Nommée Déléguée interministérielle à l’Intelligence économique en 2013, elle rejoint ensuite la Cour des comptes en tant que conseillère maître. Depuis 2020, elle préside la SAS Information & Strategies et s’investit dans des think-tanks et associations. Elle est aussi auteure de plusieurs ouvrages sur l’influence et la gouvernance mondiale.
Summury
The "Echiquier 21" program discussed economic intelligence and influence strategies with guest Claude Revel, former interministerial delegate. Influence is defined as actively shaping one's external environment and rules, distinct from simple communication or public relations, and is not corruption. It involves understanding stakeholders, gaining support, and crucially, "formatting" the rules of the game.
France is assessed as "more than ever a country under influence," absorbing integrated foreign norms, particularly from the US, in legal and economic spheres. A recent report highlights threats from "predators on strategic assets," urging "arsenalisation" and establishing a national doctrine covering vigilance, security, influence, and training.
Soft power (Joseph Nye's concept) is evolving, notably towards a "new soft power" based on innovation and technological power (Eric Schmidt's view). Sport is a potent vector, though France lacks a structured approach.
Norms are vital strategic tools for economic warfare, not just bureaucracy. Mastering norms provides a market advantage.

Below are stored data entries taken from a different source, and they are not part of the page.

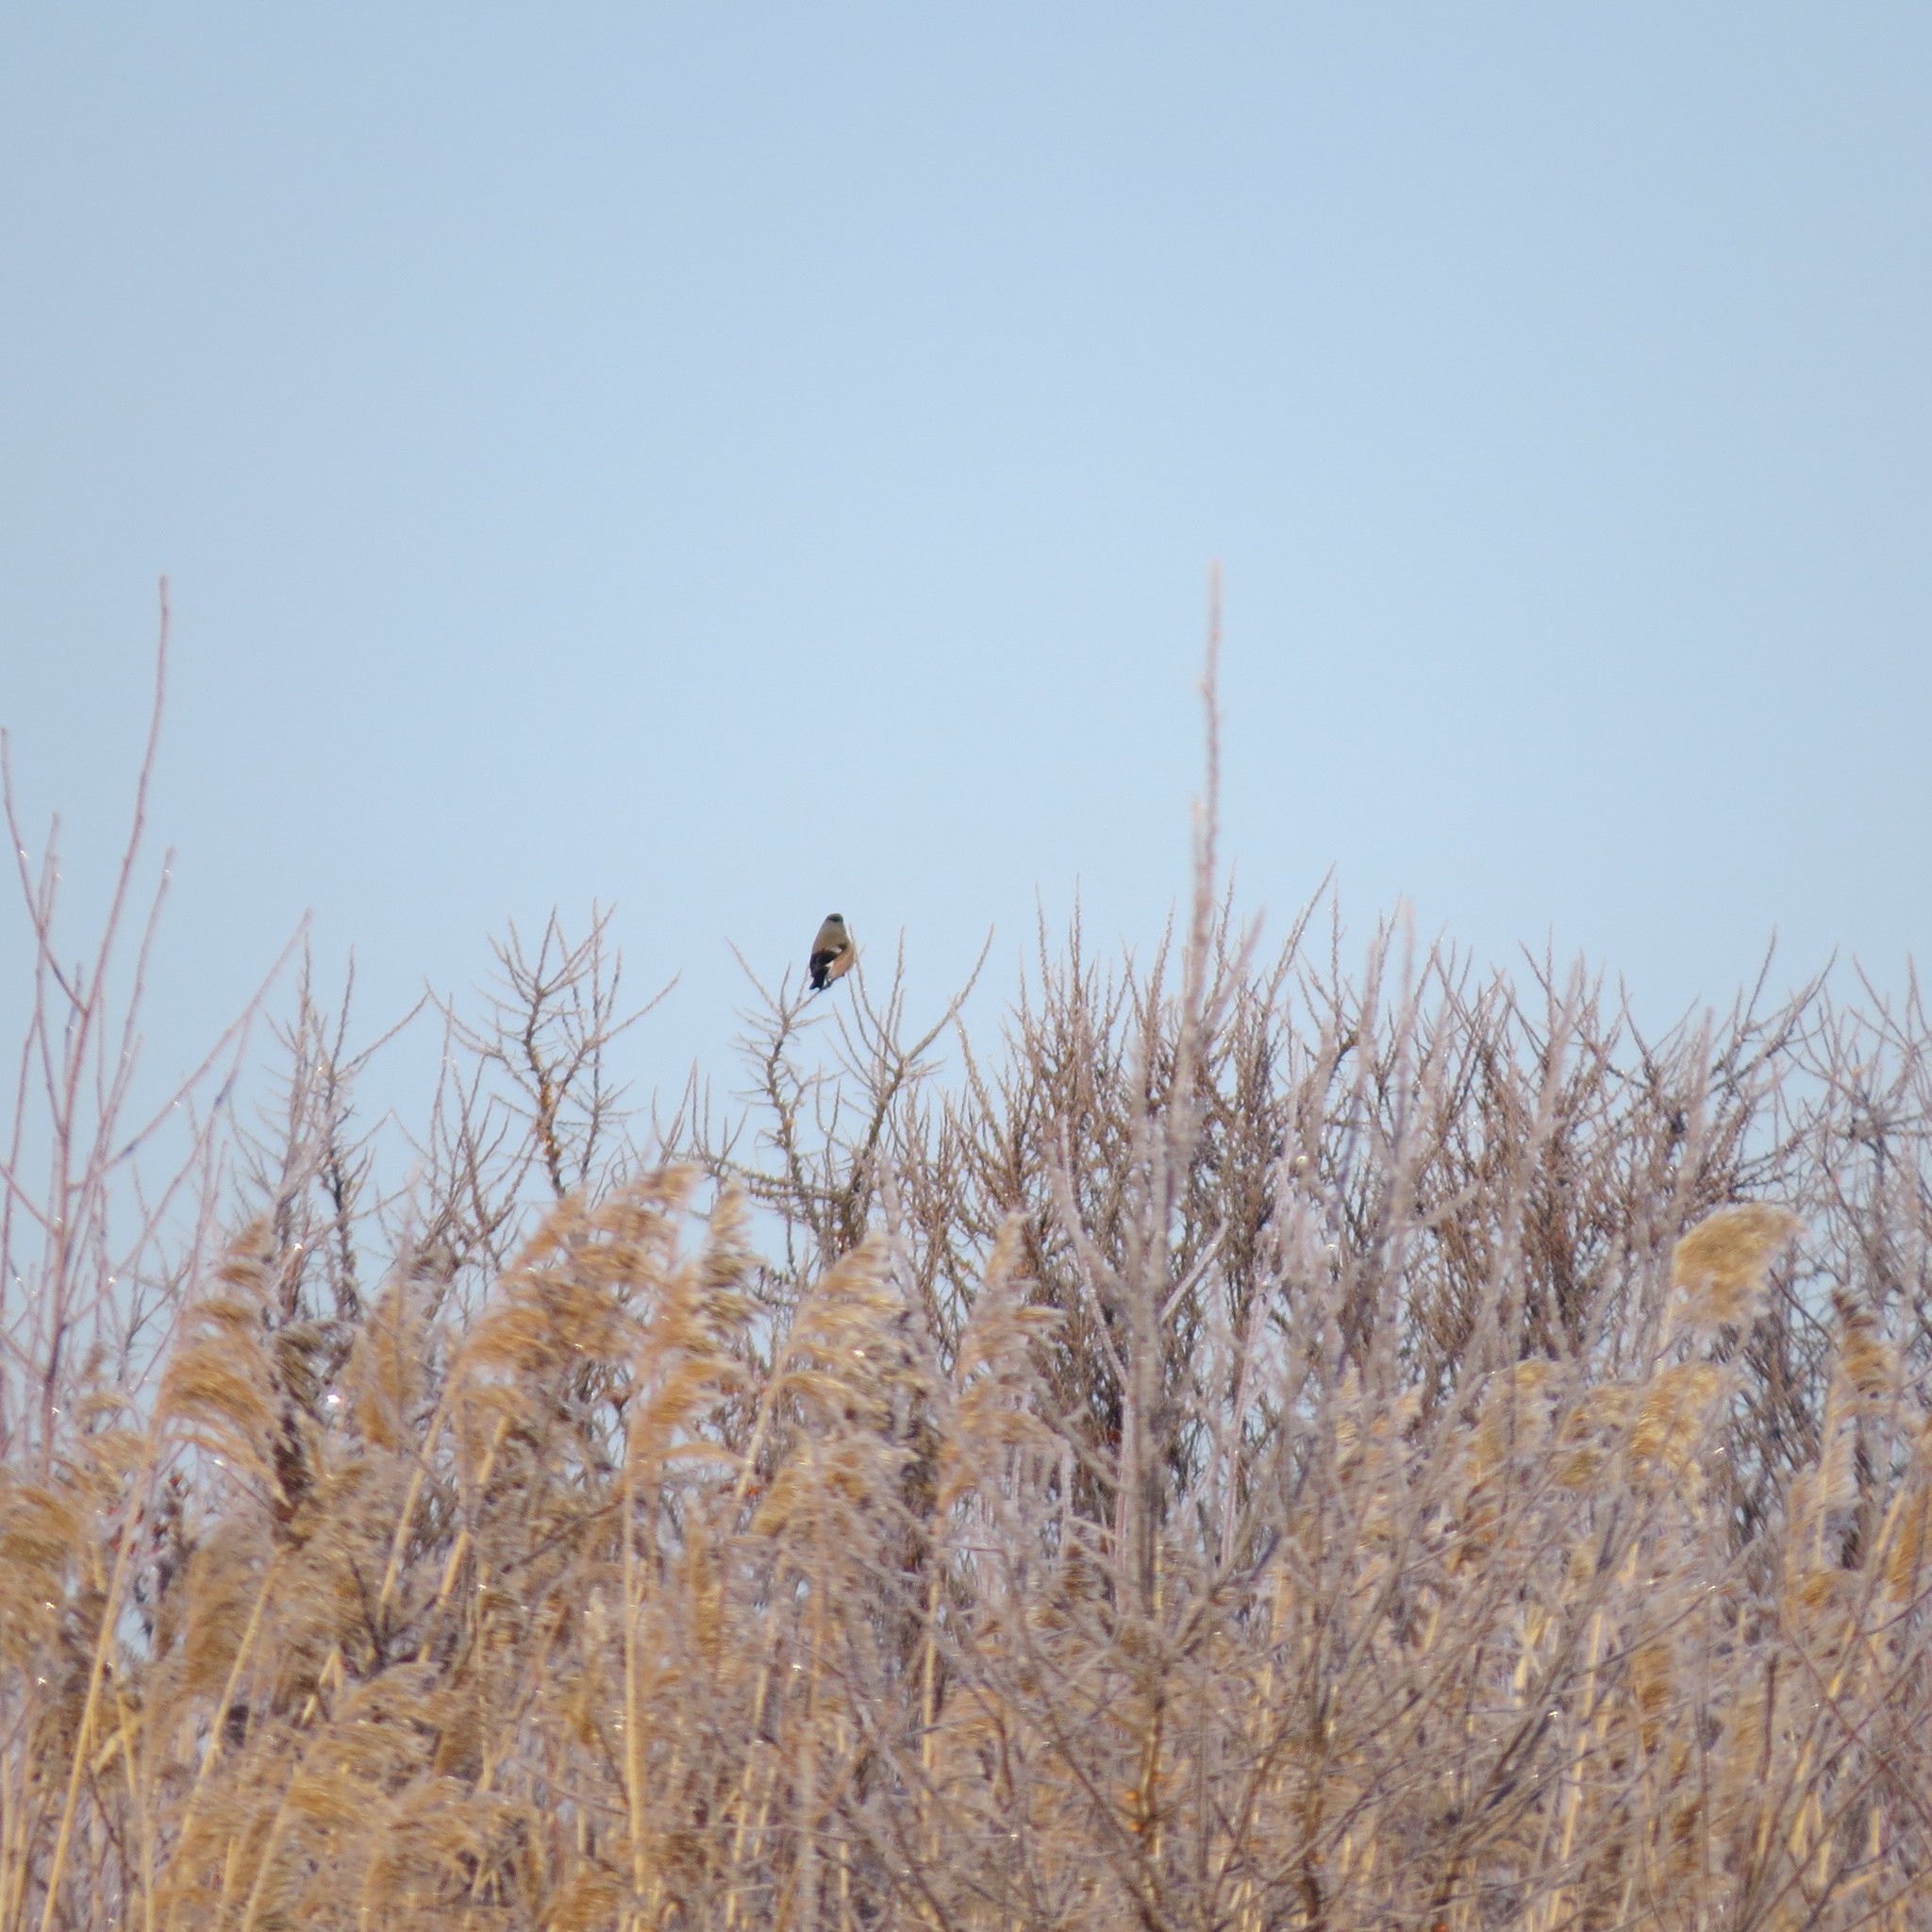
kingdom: Animalia
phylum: Chordata
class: Aves
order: Passeriformes
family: Fringillidae
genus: Pyrrhula
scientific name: Pyrrhula pyrrhula
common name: Eurasian bullfinch
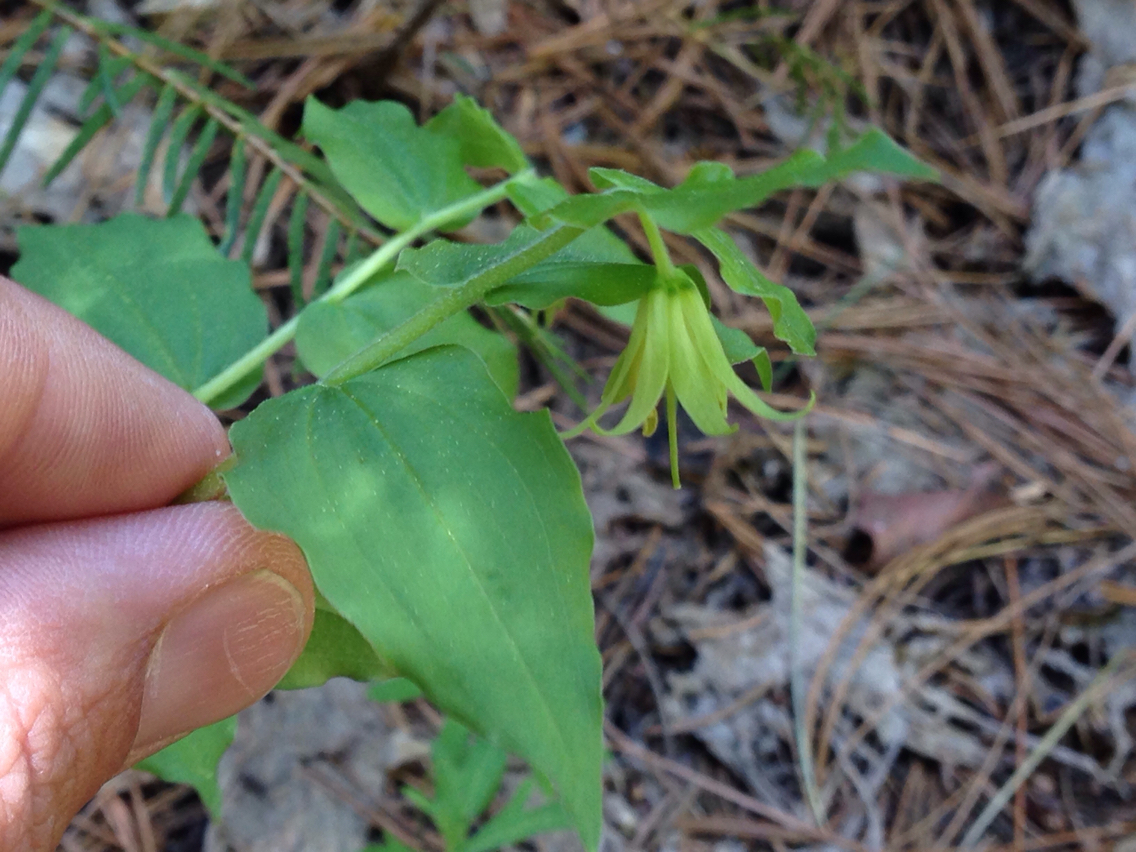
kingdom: Plantae
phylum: Tracheophyta
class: Liliopsida
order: Liliales
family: Liliaceae
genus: Prosartes
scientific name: Prosartes hookeri
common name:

Combating hostile narratives ("war of narratives") requires mapping sources and creating positive "other narratives" rather than direct counter-arguments. Effective influence strategy demands rigorous method, professional coordination, partnerships, and strategic placement of key individuals ("entrisme"). The overall conclusion is the critical need for France to develop a structured doctrine and methods for influence and self-protection in a competitive global landscape.
Traduction Deepl
France is assessed as "more than ever a country under influence," absorbing integrated foreign norms, particularly from the US, in legal and economic spheres. A recent report highlights threats from "predators on strategic assets," urging "arsenalisation" and establishing a national doctrine covering vigilance, security, influence, and training.
Soft power (Joseph Nye's concept) is evolving, notably towards a "new soft power" based on innovation and technological power (Eric Schmidt's view). Sport is a potent vector, though France lacks a structured approach.
Norms are vital strategic tools for economic warfare, not just bureaucracy. Mastering norms provides a market advantage.
Combating hostile narratives ("war of narratives") requires mapping sources and creating positive "other narratives" rather than direct counter-arguments. Effective influence strategy demands rigorous method, professional coordination, partnerships, and strategic placement of key individuals ("entrisme"). The overall conclusion is the critical need for France to develop a structured doctrine and methods for influence and self-protection in a competitive global landscape.